#### PAGE EXCERPT ####

Timing matters in another way too. After a dog is initially infected, there’s a “pre-patent period,” a window of days to weeks before the parasites mature enough to start producing eggs. During that gap, the dog is infected but the test will come back negative because there are simply no eggs to find yet. Sample freshness also plays a role. Hookworm eggs can hatch within 24 hours in warm, humid conditions, and once they hatch into larvae, they’re harder to identify under the microscope. Bringing in a fresh sample (ideally collected the same day) gives the most reliable results.
Signs Your Dog May Have Parasites
Many dogs with intestinal parasites show no symptoms at all, which is one reason routine testing is important. When signs do appear, they typically include loose stool or diarrhea, blood in the stool, weight loss or difficulty gaining weight, and a dull or coarse coat. In heavy infections, especially in puppies, you might see worms visible in the feces. Some dogs vomit or become lethargic. The severity depends on the type of parasite, the number of organisms present, and your dog’s overall health and age.
How Often Dogs Should Be Tested
The Companion Animal Parasite Council recommends fecal exams at least four times during a dog’s first year of life and at least twice a year for adult dogs. Dogs with higher exposure risk (those that spend time at dog parks, boarding facilities, or in areas with wildlife) may benefit from more frequent screening. Even dogs on monthly preventive medications should still be tested regularly, since no preventive covers every parasite and owner compliance with dosing schedules isn’t always perfect.

####

■ **TASK OBJECTIVE**: From the canine parasite testing passage, reproduce word for word the span from "Timing matters in" to "most reliable results.". Rely only on the canine parasite testing passage when working with it.

#### DATA FOR ANALYSIS ####

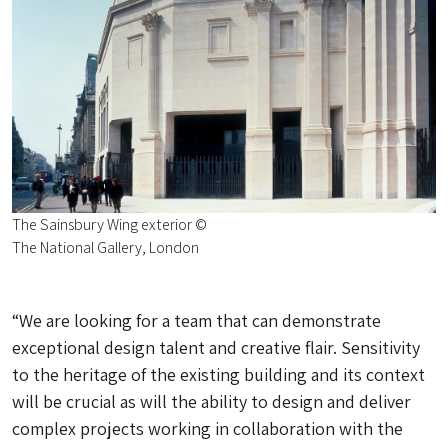
The Sainsbury Wing exterior ©
The National Gallery, London
“We are looking for a team that can demonstrate
exceptional design talent and creative flair. Sensitivity
to the heritage of the existing building and its context
will be crucial as will the ability to design and deliver
complex projects working in collaboration with the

####

■ **TASK SOLUTION**:
Timing matters in another way too. After a dog is initially infected, there’s a “pre-patent period,” a window of days to weeks before the parasites mature enough to start producing eggs. During that gap, the dog is infected but the test will come back negative because there are simply no eggs to find yet. Sample freshness also plays a role. Hookworm eggs can hatch within 24 hours in warm, humid conditions, and once they hatch into larvae, they’re harder to identify under the microscope. Bringing in a fresh sample (ideally collected the same day) gives the most reliable results.